I CUSTODI DELLA MEMORIA

In Messico, qualche anno fa, ho visto cose meravigliose. La “casa blu”, a Coyoacan, periferia della capitale, dove all’interno campeggia la scritta “Frida y Diego vivieron en esta casa 1929-1954” dove trovarono rifugio i repubblicani scampati alla guerra civile spagnola, intellettuali, scrittori, poeti, pittori, attivisti politici; Chichén Itzá nello Yucatan, con il suo sito archeologico Maya risalente al 6° e 11° secolo, e la celebre piramide di Kukulkan (nota come El Castillo); le imponenti piramidi azteche della Luna e del Sole, attraversate dal “Viale dei Morti” a Teotihuacan, il più grande e popoloso centro abitato del Nuovo Mondo, fondata intorno al 100 a.C. a circa 40 chilometri dall’odierna Città del Messico. Sulla sommità di esse Lev Trotsky e sua moglie, accompagnati da Rivera e consorte che li ospitarono per diverso tempo, sostarono a lungo a meditare, osservare il panorama splendido che si perde a vista d’occhio, il trionfo dei colori e della natura.
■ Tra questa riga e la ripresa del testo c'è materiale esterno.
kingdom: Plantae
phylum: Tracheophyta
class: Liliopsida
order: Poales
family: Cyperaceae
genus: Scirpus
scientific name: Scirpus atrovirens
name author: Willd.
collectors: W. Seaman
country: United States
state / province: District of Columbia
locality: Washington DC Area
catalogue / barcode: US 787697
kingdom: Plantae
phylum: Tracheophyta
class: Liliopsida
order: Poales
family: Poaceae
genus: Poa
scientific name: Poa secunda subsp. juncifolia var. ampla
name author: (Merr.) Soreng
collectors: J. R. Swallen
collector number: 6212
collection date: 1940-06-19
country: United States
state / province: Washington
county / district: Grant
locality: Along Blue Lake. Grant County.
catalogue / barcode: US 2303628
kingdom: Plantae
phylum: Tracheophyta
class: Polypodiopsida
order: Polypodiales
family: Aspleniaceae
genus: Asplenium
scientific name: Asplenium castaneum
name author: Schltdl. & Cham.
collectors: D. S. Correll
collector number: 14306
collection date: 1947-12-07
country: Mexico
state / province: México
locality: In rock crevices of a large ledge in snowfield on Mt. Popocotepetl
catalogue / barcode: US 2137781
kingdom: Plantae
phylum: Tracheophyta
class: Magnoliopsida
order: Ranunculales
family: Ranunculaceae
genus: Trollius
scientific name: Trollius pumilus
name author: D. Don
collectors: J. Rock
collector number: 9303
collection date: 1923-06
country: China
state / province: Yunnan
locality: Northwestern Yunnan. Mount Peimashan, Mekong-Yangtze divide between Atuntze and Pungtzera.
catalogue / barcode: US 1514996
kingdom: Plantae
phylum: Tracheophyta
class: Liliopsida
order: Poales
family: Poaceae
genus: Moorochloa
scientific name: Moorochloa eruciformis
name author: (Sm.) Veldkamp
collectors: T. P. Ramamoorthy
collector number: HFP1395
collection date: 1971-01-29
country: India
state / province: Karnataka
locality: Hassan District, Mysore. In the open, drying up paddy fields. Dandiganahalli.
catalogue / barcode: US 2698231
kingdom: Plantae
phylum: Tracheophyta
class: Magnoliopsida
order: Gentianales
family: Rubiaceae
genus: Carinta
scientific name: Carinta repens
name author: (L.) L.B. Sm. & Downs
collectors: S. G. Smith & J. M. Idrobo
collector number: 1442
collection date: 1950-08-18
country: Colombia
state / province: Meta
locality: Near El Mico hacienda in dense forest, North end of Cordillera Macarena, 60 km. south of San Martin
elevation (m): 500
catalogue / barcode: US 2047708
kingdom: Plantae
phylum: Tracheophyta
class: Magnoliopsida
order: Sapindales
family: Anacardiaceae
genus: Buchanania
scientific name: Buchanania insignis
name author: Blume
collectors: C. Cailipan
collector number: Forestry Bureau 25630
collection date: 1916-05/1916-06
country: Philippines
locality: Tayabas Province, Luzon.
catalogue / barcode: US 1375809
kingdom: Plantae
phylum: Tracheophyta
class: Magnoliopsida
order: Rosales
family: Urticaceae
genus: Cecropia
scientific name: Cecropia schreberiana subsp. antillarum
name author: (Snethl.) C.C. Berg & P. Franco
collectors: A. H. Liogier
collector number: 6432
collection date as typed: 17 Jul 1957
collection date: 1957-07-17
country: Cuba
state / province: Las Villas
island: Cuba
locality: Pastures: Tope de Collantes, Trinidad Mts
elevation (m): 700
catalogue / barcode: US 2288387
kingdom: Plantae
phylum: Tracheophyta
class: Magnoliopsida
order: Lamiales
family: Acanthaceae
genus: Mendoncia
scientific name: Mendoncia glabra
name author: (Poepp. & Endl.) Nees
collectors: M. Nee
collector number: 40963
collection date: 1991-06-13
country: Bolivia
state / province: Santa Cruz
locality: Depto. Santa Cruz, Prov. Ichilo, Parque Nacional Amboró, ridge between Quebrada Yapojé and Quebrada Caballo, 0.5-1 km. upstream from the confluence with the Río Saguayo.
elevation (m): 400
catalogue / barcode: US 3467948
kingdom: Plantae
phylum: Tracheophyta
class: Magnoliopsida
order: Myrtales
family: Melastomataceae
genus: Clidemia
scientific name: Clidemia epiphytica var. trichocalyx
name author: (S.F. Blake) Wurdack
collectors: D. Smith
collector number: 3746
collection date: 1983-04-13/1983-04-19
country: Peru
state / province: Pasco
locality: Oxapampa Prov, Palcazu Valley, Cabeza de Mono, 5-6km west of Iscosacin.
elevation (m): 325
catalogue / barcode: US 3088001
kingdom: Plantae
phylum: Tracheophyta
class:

Il Pato, così era soprannominato l’ex comandante dell’Armata Rossa che sconfisse l’esercito degli zaristi mettendo la parola fine alla rivoluzione d’ottobre, ha probabilmente avvertito alcune delle sensazioni che ho provato io. Quando sei lì ti accovacci al suolo, raccogli a te le gambe cingendole con le braccia, poggi il mento sulle ginocchia e ascolti il vento secco che passa tra i capelli e ti porta l’eco dei conflitti che si sono combattuti sotto quei maestosi monumenti, i sacrifici e le manifestazioni che vi si organizzavano fra un tripudio di folla. E gli inganni, i morti, migliaia di morti, ti sembra pure di vedere la maestosità delle processioni e i raduni che vi si tenevano prima che arrivasse la “civiltà”.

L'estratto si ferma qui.